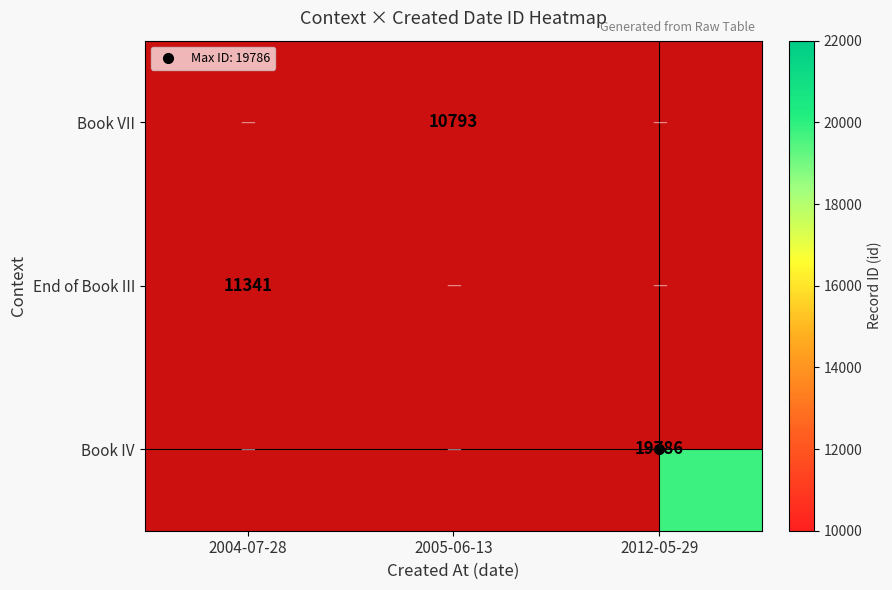

List the labels in order of Book IV value, largest first.

2004-07-28, 2005-06-13, 2012-05-29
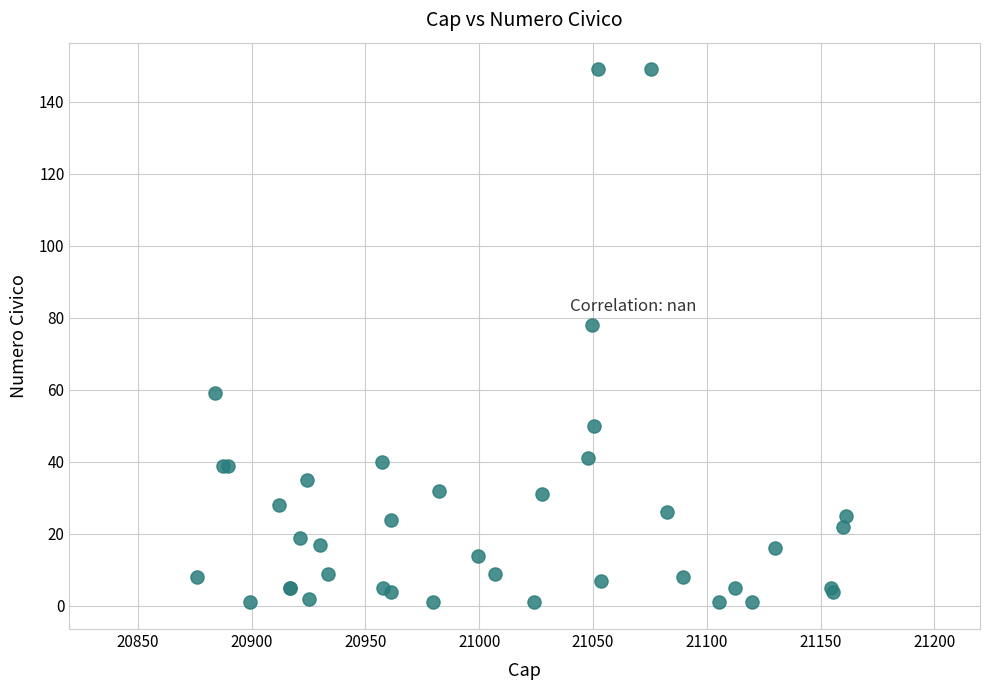

What Y value in the scatter plot is closest to 75?

78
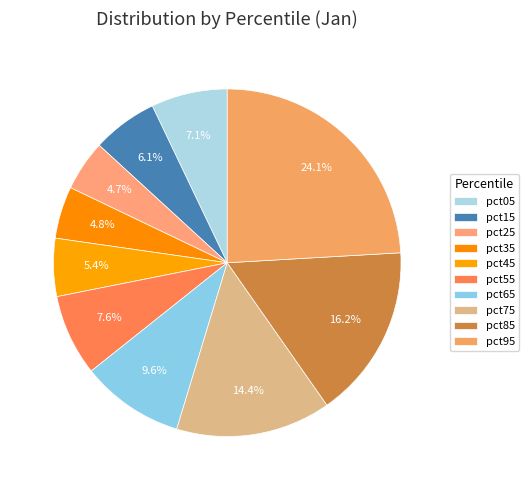

The pct15 slice represents 1% of the pie. True or false?

False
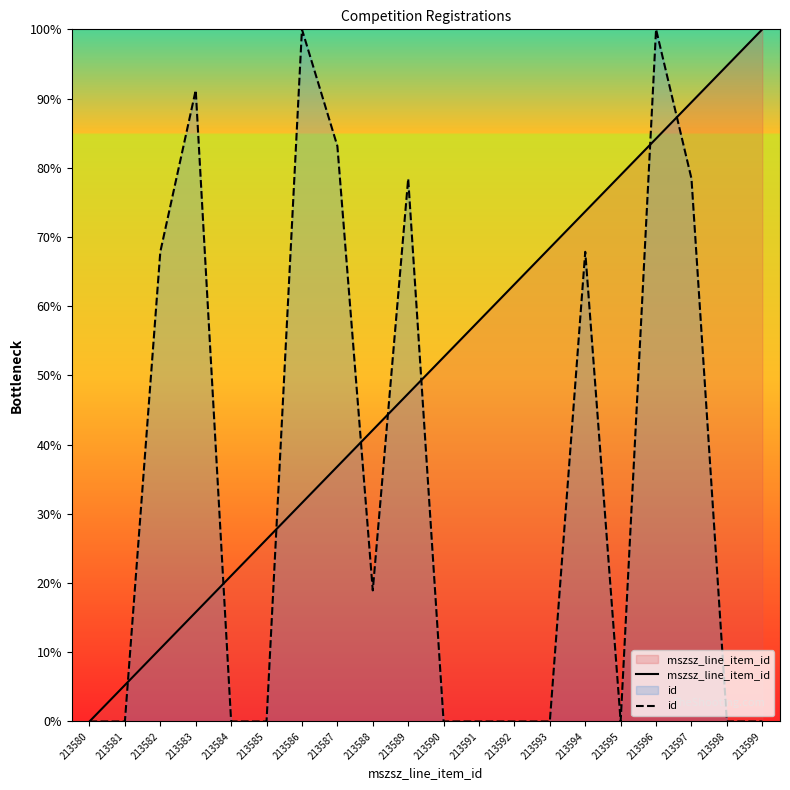

Between which two adjacent categories do id and mszsz_line_item_id first intersect?

213581 and 213582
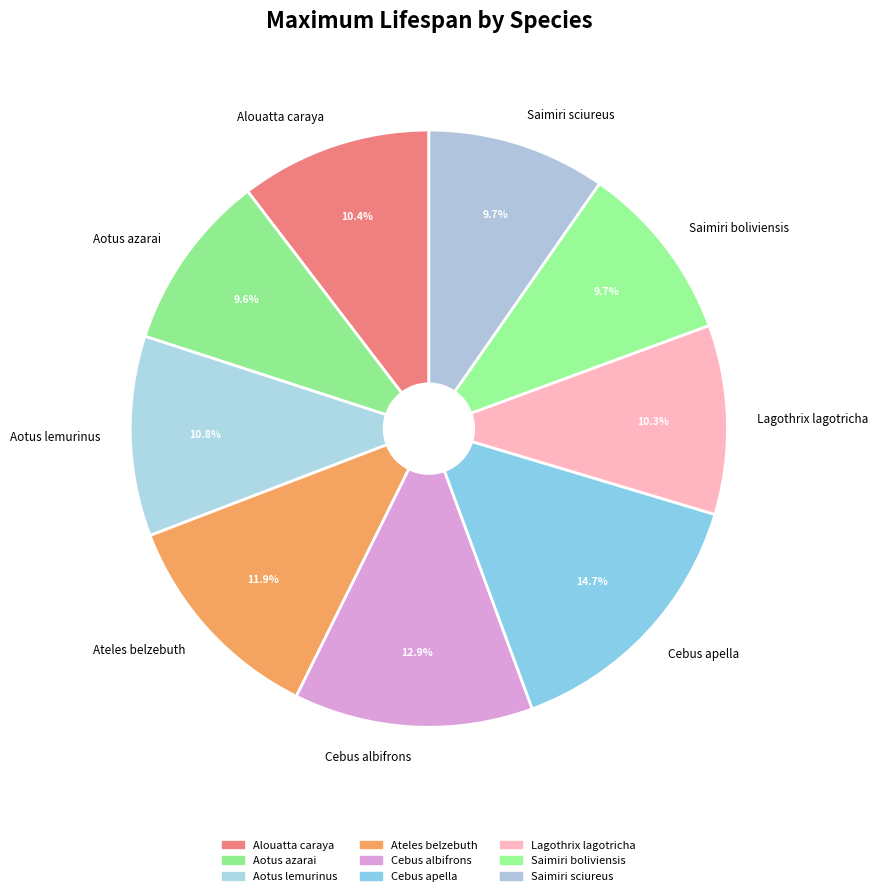

To the nearest percent, what percentage of the pie is Aotus azarai?

10%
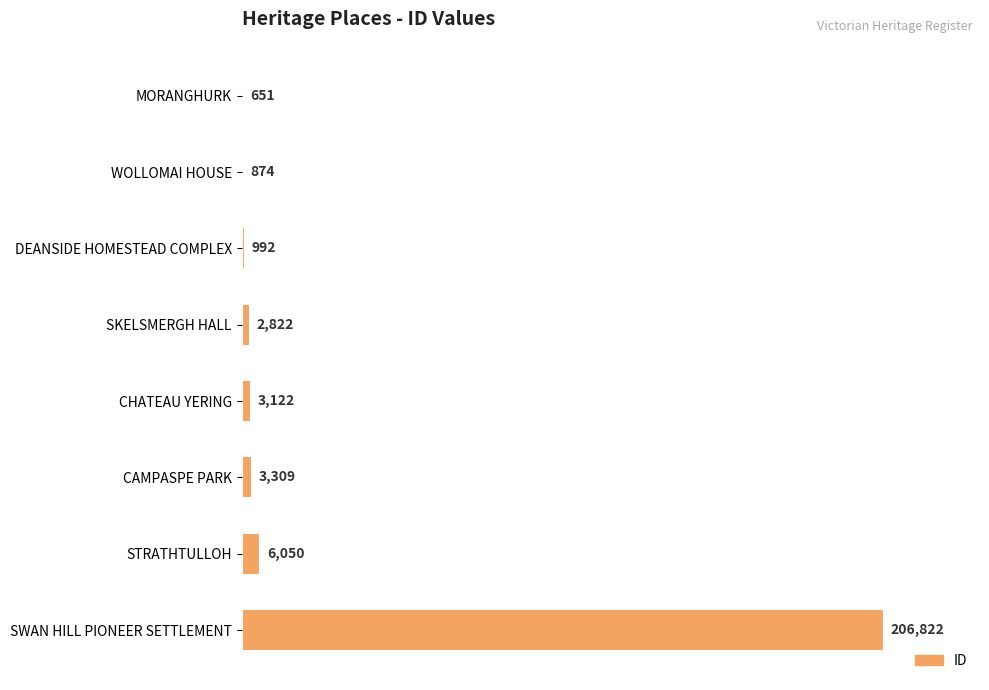

What is the maximum value shown in the chart?

206822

#### [DIRECTIONS FOR THIS TASK]
Retype the rows above line for line, leaving out the pictures.

#### [RESULT FOR THIS TASK]
List the labels in order of Book IV value, largest first.

2004-07-28, 2005-06-13, 2012-05-29

What Y value in the scatter plot is closest to 75?

78

The pct15 slice represents 1% of the pie. True or false?

False

Between which two adjacent categories do id and mszsz_line_item_id first intersect?

213581 and 213582

To the nearest percent, what percentage of the pie is Aotus azarai?

10%

What is the maximum value shown in the chart?

206822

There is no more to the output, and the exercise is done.